Q&A: How to protect your financial data in the wake of the Equifax breach

Dear Liz: Do I have the right to notify the credit bureaus that I do not want any of my financial information stored in their files? They don’t seem to be that secure. I rarely borrow money and the three financial institutions I deal with have all the data they need to lend me money if I need some. I do finance a car on occasion, because if they want to lend me money at less than 1%, why not?

Answer: The short answer is no, you have no right to stop credit bureaus from collecting information about you. You also can’t prevent them from selling that information or keeping it in inadequately secured databases.

One thing you can do is to freeze your credit reports at all three bureaus to prevent criminals from using purloined information to open credit accounts in your name. But that will cost you.

The only bureau currently waiving the typical $3 to $10 fee for freezing credit reports is Equifax, the credit bureau whose cybersecurity incident exposed Social Security numbers, dates of birth and other sensitive identifying information for 143 million Americans. The other bureaus, Experian and TransUnion, are still charging those fees.

You’ll have to pay an additional $2 to $10 each time you want to lift those freezes, which you’ll probably need to do if you apply for new insurance, apartments, cellphone service, utilities and, of course, credit. Financial institutions may indeed have plenty of information about you, but probably wouldn’t lend you any money without access to your credit reports or scores. Freezes also are a bit of a hassle because you need to keep track of a personal identification number, or PIN, to lift the freeze.

Just in case you weren’t irritated enough by this state of affairs, understand that freezes won’t stop other types of identity theft, such as someone getting medical care in your name or giving the police your information when they’re arrested. Still, instituting freezes is probably the best response to the most devastating breach yet.

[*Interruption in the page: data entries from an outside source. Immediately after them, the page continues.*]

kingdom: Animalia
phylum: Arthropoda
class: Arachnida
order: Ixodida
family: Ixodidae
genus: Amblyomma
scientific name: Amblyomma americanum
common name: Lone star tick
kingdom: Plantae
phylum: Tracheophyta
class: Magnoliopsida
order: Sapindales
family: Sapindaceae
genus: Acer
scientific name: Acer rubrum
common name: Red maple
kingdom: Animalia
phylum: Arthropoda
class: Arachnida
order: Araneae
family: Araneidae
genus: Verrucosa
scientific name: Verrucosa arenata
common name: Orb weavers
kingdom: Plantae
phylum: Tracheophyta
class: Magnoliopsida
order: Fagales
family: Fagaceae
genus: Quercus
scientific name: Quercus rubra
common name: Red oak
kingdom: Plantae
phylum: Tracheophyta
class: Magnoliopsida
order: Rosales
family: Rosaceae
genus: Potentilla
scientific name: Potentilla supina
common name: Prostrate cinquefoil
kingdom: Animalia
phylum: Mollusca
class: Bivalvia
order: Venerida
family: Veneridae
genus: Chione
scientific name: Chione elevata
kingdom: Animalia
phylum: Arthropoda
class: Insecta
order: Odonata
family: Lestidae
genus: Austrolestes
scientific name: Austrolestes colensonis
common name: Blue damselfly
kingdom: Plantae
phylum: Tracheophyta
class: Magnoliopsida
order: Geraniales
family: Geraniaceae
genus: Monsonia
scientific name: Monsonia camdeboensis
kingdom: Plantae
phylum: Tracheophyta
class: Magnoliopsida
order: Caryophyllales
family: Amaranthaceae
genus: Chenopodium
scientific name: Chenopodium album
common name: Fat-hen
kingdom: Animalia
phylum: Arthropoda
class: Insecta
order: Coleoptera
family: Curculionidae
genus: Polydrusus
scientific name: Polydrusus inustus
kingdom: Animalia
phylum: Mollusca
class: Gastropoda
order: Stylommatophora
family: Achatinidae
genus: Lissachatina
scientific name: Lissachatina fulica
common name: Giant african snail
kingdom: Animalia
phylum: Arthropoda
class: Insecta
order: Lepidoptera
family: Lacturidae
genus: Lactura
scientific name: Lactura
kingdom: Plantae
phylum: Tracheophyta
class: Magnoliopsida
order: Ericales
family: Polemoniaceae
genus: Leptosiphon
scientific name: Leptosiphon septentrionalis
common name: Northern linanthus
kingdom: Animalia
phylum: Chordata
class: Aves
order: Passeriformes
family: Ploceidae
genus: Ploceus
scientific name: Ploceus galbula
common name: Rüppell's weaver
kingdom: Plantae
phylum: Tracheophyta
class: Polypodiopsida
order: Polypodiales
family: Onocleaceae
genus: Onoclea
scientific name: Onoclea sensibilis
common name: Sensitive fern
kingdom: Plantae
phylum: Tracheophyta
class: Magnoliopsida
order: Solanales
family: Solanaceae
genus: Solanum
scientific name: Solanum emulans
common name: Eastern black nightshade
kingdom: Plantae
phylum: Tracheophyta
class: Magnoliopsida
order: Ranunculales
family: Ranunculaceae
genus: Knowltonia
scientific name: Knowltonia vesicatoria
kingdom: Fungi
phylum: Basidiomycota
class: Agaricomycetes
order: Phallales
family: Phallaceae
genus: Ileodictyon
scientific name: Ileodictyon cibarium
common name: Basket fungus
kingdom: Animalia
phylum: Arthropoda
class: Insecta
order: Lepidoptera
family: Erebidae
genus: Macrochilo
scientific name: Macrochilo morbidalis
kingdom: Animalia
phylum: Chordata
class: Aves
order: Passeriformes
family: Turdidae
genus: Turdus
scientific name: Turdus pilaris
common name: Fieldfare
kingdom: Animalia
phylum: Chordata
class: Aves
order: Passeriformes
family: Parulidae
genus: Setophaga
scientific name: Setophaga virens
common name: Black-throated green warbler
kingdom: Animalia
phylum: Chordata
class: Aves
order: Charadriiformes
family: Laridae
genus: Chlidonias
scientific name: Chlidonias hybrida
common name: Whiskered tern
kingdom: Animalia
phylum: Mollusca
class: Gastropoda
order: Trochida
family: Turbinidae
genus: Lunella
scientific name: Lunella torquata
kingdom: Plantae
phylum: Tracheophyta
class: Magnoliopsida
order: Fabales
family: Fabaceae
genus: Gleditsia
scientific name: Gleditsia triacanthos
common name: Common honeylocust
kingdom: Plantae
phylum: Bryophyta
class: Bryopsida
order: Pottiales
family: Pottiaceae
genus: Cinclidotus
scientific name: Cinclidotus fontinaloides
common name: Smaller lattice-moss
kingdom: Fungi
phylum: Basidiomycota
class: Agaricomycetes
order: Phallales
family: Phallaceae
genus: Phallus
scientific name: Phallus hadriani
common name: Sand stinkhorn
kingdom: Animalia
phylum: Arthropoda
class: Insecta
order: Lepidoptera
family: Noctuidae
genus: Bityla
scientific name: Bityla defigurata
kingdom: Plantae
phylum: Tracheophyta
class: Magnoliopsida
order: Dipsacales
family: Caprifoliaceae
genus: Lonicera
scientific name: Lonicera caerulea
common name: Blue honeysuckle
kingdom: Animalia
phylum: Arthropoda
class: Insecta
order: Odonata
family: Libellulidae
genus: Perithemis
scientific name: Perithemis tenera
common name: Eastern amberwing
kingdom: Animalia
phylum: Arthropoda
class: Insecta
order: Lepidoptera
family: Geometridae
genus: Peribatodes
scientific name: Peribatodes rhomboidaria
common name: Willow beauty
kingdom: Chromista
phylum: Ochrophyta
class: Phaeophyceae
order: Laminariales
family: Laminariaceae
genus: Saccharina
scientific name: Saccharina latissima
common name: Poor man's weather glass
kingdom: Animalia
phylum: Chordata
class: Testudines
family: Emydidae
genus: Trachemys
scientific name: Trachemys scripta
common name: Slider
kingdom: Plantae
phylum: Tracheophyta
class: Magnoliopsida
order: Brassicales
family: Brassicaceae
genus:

Close any cards you used at Target during the breach

Dear Liz: My debit card was part of the recent Target data breach (my credit union called me). I’ve read articles telling me to pull my credit reports. Here’s the thing: I already requested two of my three free credit reports in early December. When I read about the Target incident, I requested the third one. So now, if I pull a credit report, I’d have to pay for it. I’m very concerned about this, as my finances are tight.

Answer: The information that was stolen in the Target breach — and immediately put up for sale on black-market sites — is not the kind of personal information that’s typically needed to open new accounts, said John Ulzheimer, credit expert for CreditSesame.com. So buying your credit reports or investing in credit monitoring, which is how you would spot new account fraud, isn’t strictly necessary, he said.

The information that was stolen can be used in what’s known as “account takeover,” which means the bad guys can take over existing accounts and make fraudulent charges. In the case of a debit card, that means they can drain your bank account. With a credit card, you wouldn’t have to pay the fraudulent transactions, but dealing with them could still be a hassle.

Either way, you would be smart to close any debit or credit card used at Target between Nov. 27 and Dec. 15, the time of the breach, and ask for a replacement, Ulzheimer said.